● TEXTABSCHNITT:

Das liest sich für mich, als wären bestimmte Encoder-Vorgaben (PreSets) in LAME nicht, nicht mehr oder nicht nicht vorhanden.

Hast du schon Mal versucht LAME zu updaten/(re-)emergen?

Gruß,

M.

----------

## misanthrop

ich versuche es gerade. Danke für den Vorschlag.

Ich melde mich danach nochmal.

----------

## misanthrop

hat leider alles nichts gebracht.

hab jetzt Lame neu installiert.

Danach hab ich den Mplayer nochmal versucht. Die 0.92 und die 1er. Mit verschiedenen Mirrorn und auch selbst kompiliert. Der Fehler bleibt immer noch bestehen...

● DATENAUSZÜGE:
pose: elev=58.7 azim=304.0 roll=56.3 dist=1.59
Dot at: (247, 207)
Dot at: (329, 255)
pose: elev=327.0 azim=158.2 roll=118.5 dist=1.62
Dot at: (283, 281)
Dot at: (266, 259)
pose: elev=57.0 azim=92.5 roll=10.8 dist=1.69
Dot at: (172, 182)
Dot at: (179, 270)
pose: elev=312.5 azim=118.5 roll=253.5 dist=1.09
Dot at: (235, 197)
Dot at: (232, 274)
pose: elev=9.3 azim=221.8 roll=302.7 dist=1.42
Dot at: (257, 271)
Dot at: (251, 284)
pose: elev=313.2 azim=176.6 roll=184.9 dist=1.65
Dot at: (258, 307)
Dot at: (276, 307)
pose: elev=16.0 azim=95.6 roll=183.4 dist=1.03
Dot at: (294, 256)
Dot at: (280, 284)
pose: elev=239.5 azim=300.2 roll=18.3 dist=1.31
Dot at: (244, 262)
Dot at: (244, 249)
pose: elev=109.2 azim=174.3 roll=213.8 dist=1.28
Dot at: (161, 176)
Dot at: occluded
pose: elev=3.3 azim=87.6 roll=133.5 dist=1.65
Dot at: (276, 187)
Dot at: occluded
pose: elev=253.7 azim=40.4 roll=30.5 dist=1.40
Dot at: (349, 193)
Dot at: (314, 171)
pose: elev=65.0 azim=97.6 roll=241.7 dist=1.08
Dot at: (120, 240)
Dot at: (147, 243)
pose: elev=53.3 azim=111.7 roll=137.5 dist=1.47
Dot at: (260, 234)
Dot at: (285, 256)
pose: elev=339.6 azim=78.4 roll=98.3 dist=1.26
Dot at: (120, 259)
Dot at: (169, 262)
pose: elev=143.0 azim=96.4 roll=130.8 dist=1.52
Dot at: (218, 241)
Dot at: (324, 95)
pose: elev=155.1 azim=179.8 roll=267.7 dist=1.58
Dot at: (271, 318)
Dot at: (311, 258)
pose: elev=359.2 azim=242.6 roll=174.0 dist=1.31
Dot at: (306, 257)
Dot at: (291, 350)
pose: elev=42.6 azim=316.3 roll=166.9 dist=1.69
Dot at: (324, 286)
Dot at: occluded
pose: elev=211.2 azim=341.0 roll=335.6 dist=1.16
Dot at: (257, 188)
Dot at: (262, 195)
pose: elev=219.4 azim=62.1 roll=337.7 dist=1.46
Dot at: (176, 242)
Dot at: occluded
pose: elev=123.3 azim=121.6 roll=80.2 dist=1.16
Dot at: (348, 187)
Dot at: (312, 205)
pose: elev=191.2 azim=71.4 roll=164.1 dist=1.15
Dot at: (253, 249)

● AUFGABEN:
(1) Übersetze den Satz „Danach hab ich den Mplayer nochmal versucht.“ aus der Forumsdiskussion über LAME ins Englische.
(2) Schreibe aus der Forumsdiskussion über LAME den Abschnitt von „ich versuche es“ bis „immer noch bestehen...“ wortgetreu ab.
Die Auflistung stammt aus einer anderen Quelle.

● ANTWORTEN:
(1) After that, I tried Mplayer again.

(2)
ich versuche es gerade. Danke für den Vorschlag.

Ich melde mich danach nochmal.

----------

## misanthrop

hat leider alles nichts gebracht.

hab jetzt Lame neu installiert.

Danach hab ich den Mplayer nochmal versucht. Die 0.92 und die 1er. Mit verschiedenen Mirrorn und auch selbst kompiliert. Der Fehler bleibt immer noch bestehen...